I am trying to implement a unify function with an algorithm that is specified as

unify α α = idSubst
unify α β = update (α, β) idSubst
unify α (τ1 ⊗ τ2) =
    if α ∈ vars(τ1 ⊗ τ2) then
      error ”Occurs check failure”
    else
      update (α, τ1 ⊗ τ2) idSubst
unify (τ1 ⊗ τ2) α = unify α (τ1 ⊗ τ2)
unify (τ1 ⊗1 τ2) (τ3 ⊗2 τ4) = if ⊗1 == ⊗2 then
                                   (subst s2) . s1
                                  else
                                   error ”not unifiable.”
          where s1 = unify τ1 τ3
                s2 = unify (subst s1 τ2) (subst s1 τ4)

with ⊗ being one of the type constructors {→, ×}.

However I do not understand how to implement this in haskell. How would I go about this?

import Data.List
import Data.Char

data  Term =   Var String | Abs  (String,Term) | Ap Term Term  | Pair Term Term | Fst Term | Snd Term
        deriving (Eq,Show)

data Op = Arrow | Product deriving (Eq)


data  Type =   TVar  String |  BinType Op  Type   Type
        deriving (Eq)

instance Show Type where
   show (TVar x) = x
   show (BinType Arrow t1 t2) = "(" ++ show t1 ++ " -> " ++ show t2 ++ ")"
   show (BinType Product t1 t2) = "(" ++ show t1 ++ " X " ++ show t2 ++ ")"

type Substitution = String -> Type

idSubst :: Substitution
idSubst x = TVar x

update :: (String, Type) -> Substitution -> Substitution
update (x,y) f = (\z -> if z == x then y else f z)


-- vars collects all the variables occuring in a type expression
vars :: Type -> [String]
vars ty = nub (vars' ty) 
    where vars' (TVar x) = [x]
          vars' (BinType op t1 t2) = vars' t1 ++ vars' t2

subst :: Substitution -> Type -> Type
subst s (TVar x) = s x
subst s (BinType op t1 t2) = BinType op (subst s t1) (subst s t2)

unify :: Type -> Type -> Substitution
unify (TVar x) (TVar y) = update (x, TVar y) idSubst
like image 595
fotg Avatar asked Oct 03 '11 22:10

fotg


1 Answers

unify :: Type -> Type -> Substitution
unify (TVar x) (TVar y) = update (x, TVar y) idSubst

This is a great start!

Now you just need to handle the other cases:

Here's how you'd represent the first one:

unify (TVar x) (TVar y) | x == y = idSubst

You can do the rest similarly using pattern matching to decompose your Type into the appropriate constructors and guards to handle specific cases.

Haskell has an error :: String -> a function that works the same as in your pseudo-code above, and the if/then/else syntax is the same, so you're almost there!

--------------------------------

*Exercise*. According to the Haskell unification text, why is the person asking "almost there"? Answer in one to three sentences. The records are separate material and have no connection to the text.

--------------------------------

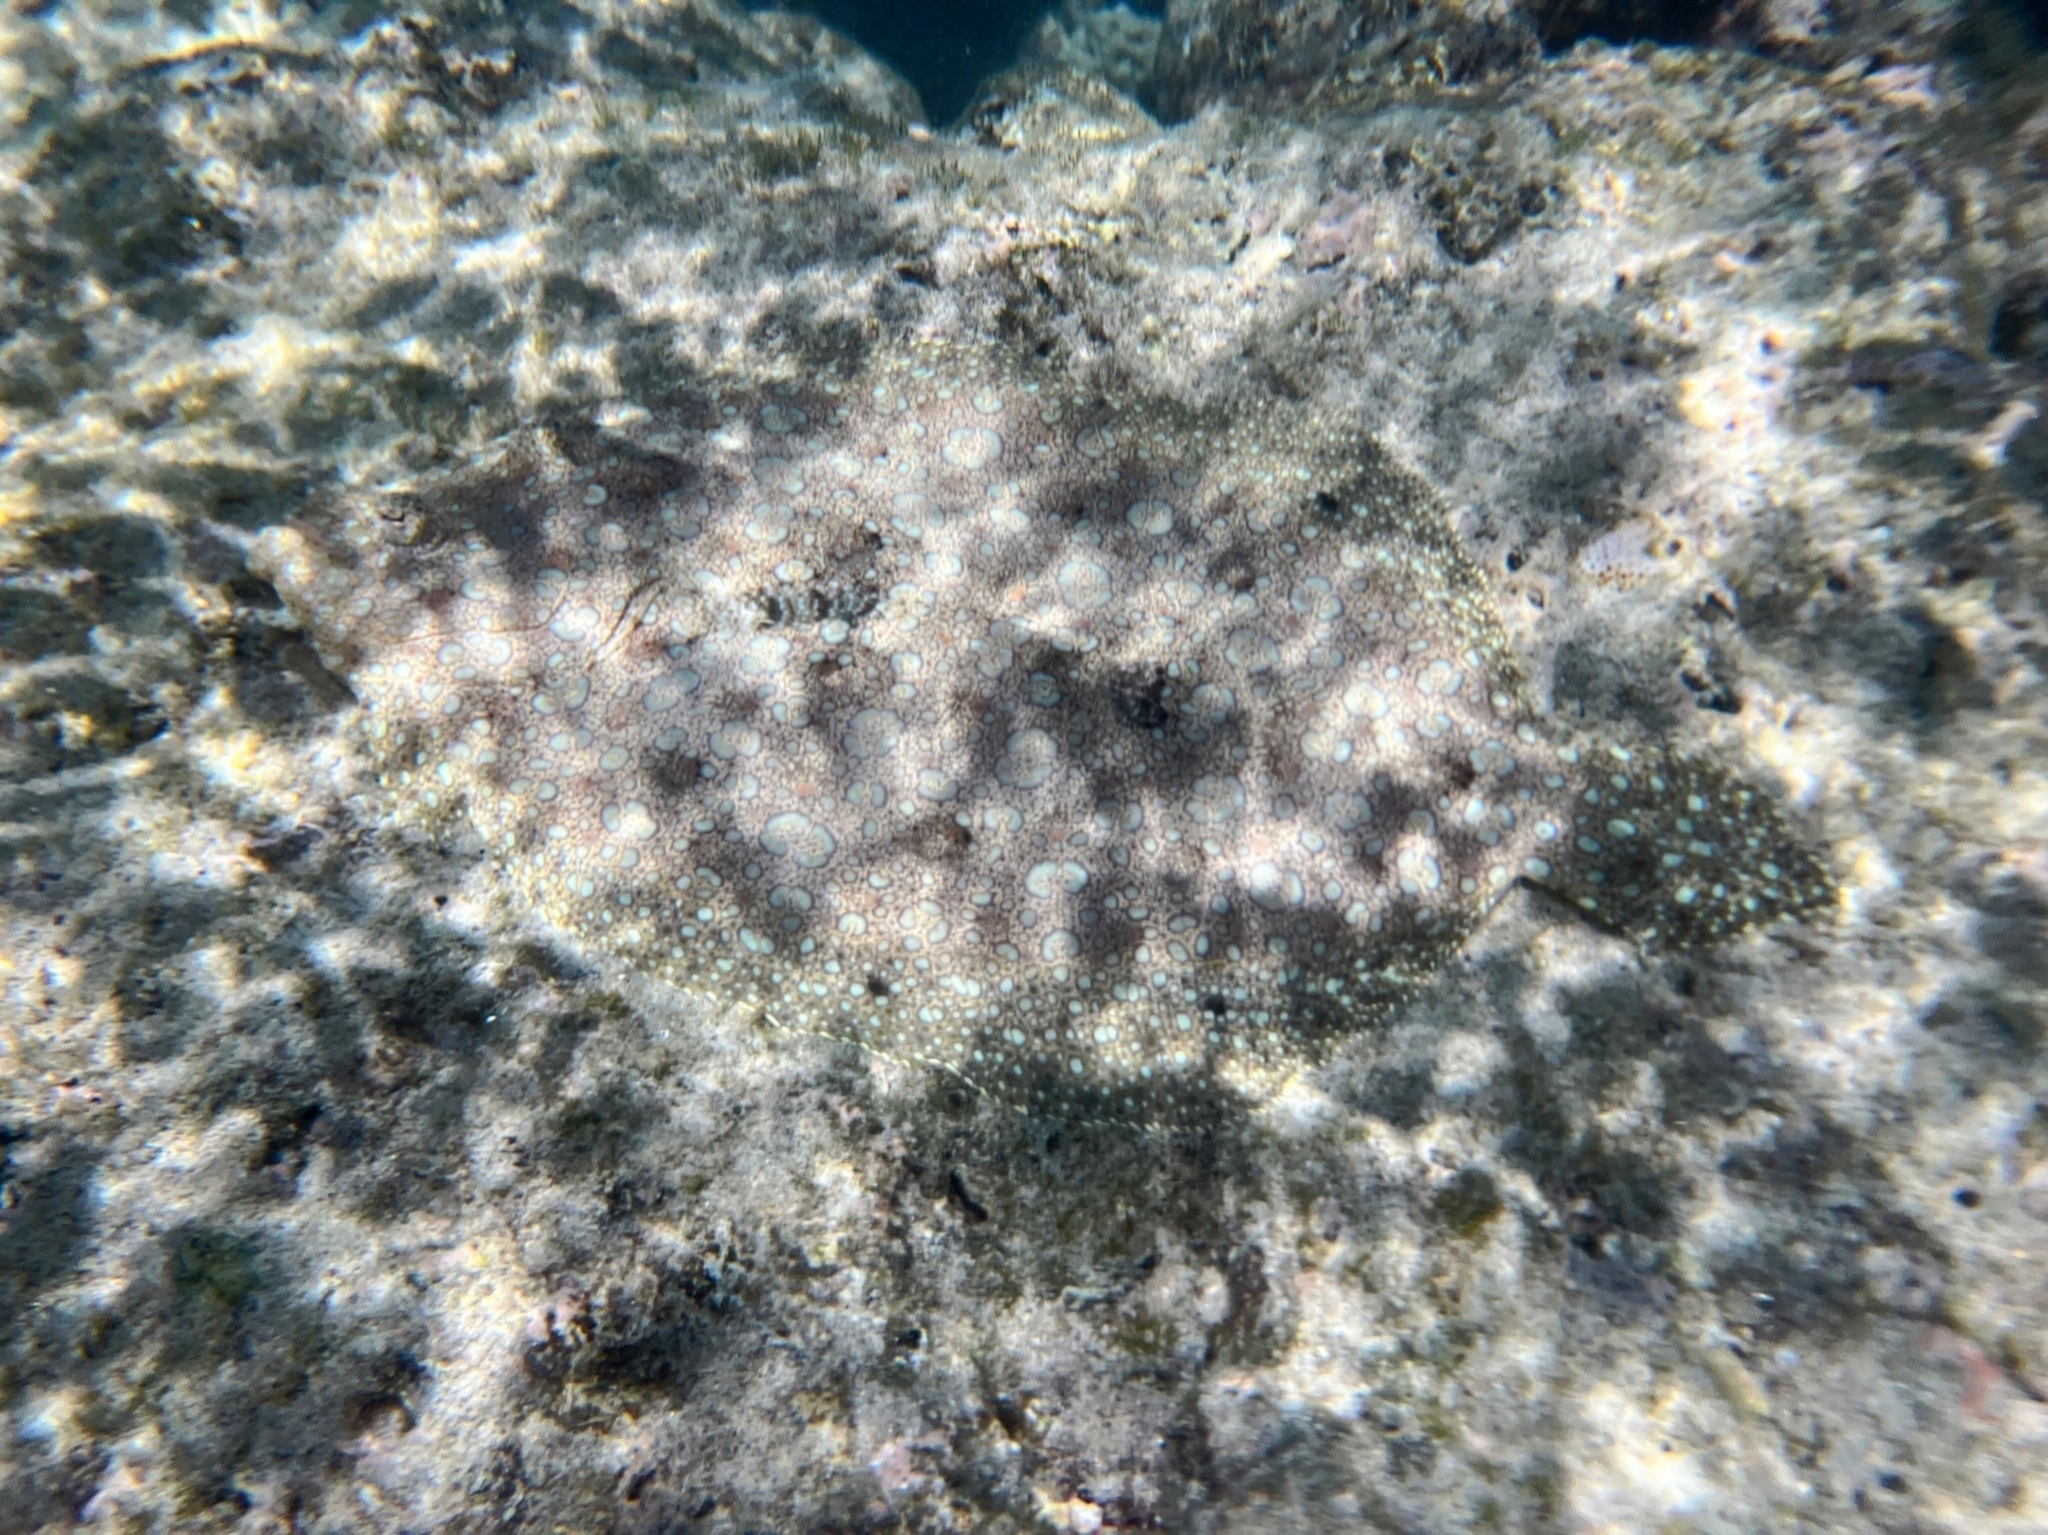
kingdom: Animalia
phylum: Chordata
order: Pleuronectiformes
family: Bothidae
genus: Bothus
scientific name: Bothus mancus
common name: Flowery flounder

--------------------------------

*Written response*. Haskell has an error :: String -> a function that works the same way as the one in the pseudo-code. Haskell's if/then/else syntax is also the same as the pseudo-code's. Because of this, the pseudo-code can be carried over almost directly.